JON WOZENCROFT SOUND SEMINAR: The Attention Economy


IKLECTIK presents,

JON WOZENCROFT SOUND SEMINAR: The Attention Economy

Wednesday 16 March 2022 | from 7:30pm

Tickets: £6 General Admission  https://buytickets.at/iklectik/653627

The Attention Economy

To give your full attention to someone or something is an act of generosity
and love that is at the heart of dynamic communication, where listening is as
vital as speaking and quiet counsel as significant as sending. Attention,
however, is beset by the negative associations of one’s schooldays – “Pay
attention!” – and then its military context, “Stand to attention”, indicating its
close relationship to hierarchical barriers that simply foster boredom and
distraction and then apathy.

The attention economy was first theorized by the political scientist Herbert A.
Simon in 1971, sensing that the tendency towards information overload would
create a ‘rabbit in the headlights’ paralysis amongst the general public. “What
information consumes is rather obvious: it consumes the attention of its
recipients”, he wrote. “Attention transactions” would replace financial
transactions as the focus of our economic system, and especially in the
worlds of politics, advertising and social media, so it came to be.

Intangible factors became paramount to the processes of promotion and
distribution, namely immediacy, personalisation and free accessibility.
“Attention economics” forms a potential consumer’s attention as a resource –
advertisers follow a model they called AIDA – Attention, Interest, Desire and
Action.

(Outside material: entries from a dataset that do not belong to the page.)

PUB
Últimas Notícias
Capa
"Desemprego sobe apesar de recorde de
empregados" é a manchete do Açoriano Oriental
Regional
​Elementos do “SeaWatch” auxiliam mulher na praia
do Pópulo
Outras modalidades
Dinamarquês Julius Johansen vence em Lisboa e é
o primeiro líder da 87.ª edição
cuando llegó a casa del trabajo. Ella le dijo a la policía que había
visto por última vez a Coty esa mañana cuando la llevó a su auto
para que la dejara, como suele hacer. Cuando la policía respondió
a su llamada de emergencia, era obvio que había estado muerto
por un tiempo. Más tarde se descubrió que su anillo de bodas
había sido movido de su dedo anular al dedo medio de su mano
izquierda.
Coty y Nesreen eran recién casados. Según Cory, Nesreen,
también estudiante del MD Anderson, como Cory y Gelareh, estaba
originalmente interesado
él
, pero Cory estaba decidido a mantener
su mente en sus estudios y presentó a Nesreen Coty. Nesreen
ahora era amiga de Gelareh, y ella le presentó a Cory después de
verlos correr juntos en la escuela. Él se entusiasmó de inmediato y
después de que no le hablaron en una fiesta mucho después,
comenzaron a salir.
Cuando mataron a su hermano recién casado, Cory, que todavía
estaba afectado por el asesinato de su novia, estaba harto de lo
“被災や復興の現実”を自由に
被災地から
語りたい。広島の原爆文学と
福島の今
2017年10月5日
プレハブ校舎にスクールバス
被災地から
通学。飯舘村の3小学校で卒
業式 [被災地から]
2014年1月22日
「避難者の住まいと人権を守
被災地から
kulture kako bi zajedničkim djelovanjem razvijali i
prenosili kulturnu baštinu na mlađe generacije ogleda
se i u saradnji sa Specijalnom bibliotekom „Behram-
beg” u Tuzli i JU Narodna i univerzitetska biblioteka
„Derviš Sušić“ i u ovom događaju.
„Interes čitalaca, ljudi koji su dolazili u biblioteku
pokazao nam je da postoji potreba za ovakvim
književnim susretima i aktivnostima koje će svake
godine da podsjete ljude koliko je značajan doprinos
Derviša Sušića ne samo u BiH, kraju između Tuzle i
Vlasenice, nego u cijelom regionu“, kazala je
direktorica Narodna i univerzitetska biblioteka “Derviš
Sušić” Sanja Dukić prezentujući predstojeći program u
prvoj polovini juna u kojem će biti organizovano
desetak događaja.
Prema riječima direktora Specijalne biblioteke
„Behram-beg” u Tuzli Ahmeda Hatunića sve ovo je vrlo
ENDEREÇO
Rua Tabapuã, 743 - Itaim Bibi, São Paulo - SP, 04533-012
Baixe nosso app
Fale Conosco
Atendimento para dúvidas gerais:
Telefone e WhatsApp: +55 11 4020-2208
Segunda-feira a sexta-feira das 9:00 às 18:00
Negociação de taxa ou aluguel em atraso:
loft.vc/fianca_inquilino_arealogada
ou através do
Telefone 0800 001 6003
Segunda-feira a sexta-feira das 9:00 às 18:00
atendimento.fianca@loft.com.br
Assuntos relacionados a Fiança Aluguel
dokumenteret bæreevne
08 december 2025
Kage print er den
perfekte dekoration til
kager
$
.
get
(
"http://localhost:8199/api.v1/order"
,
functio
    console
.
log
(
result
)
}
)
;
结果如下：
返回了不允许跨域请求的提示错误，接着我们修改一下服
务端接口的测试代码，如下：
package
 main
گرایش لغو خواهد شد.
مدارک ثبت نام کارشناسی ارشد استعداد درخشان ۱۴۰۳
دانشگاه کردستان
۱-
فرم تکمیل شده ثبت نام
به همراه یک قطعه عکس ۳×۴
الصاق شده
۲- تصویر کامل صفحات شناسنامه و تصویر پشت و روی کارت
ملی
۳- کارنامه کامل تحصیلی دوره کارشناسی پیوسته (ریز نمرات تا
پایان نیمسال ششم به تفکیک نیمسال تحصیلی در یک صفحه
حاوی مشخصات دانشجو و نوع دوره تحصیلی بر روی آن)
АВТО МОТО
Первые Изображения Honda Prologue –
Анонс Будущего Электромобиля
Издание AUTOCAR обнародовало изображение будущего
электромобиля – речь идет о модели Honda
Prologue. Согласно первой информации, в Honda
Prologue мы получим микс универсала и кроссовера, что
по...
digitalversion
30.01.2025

Attention is therefore the first stage in the process of converting non-
believers and non-consumers. There is no time to digest, only to react, or not.

Progressively this directive takes over all aspects of media communication,
bringing us to the current conditions of widespread disinformation and its
supposed remedy, the digital detox. If “ignorance is bliss”, in its latest guise,
ignorance becomes essential for maintaining a certain level of mental health.

Disinformation fosters conspiracy theories, anxiety, incredulity with the
dangerous outcome that nobody believes anything anymore, or could that be
the opposite?… Extremism emerges as the only way of attracting attention.

How this is reflected in music/culture is less clear cut. Between the necessary
hook of a pop song and the immersive spaces of drone music, Pauline
Oliveros’s advocacy of ‘deep listening’ is becoming ever more crucial in the
current climate.

Jon Wozencroft developed his sound seminars in the late 1980s as a means of highlighting the potential of sound-related research and practice in art and design education. Primarily, the seminars promote the art of listening and seek to rebalance the dominant bias of visual culture which favours the eye over the ear. Listening both enhances one’s perceptual awareness and creates an oasis away from 24/7 non-stop media. The seminars underline the power of sound and music as catalysts for change in a context in which recorded music has been progressively devalued in the digital environment. Drawing upon forty years of working in music publishing and performance, Wozencroft moves the audience between and beyond genre classifications and makes connections where past present and future come alive in the moment.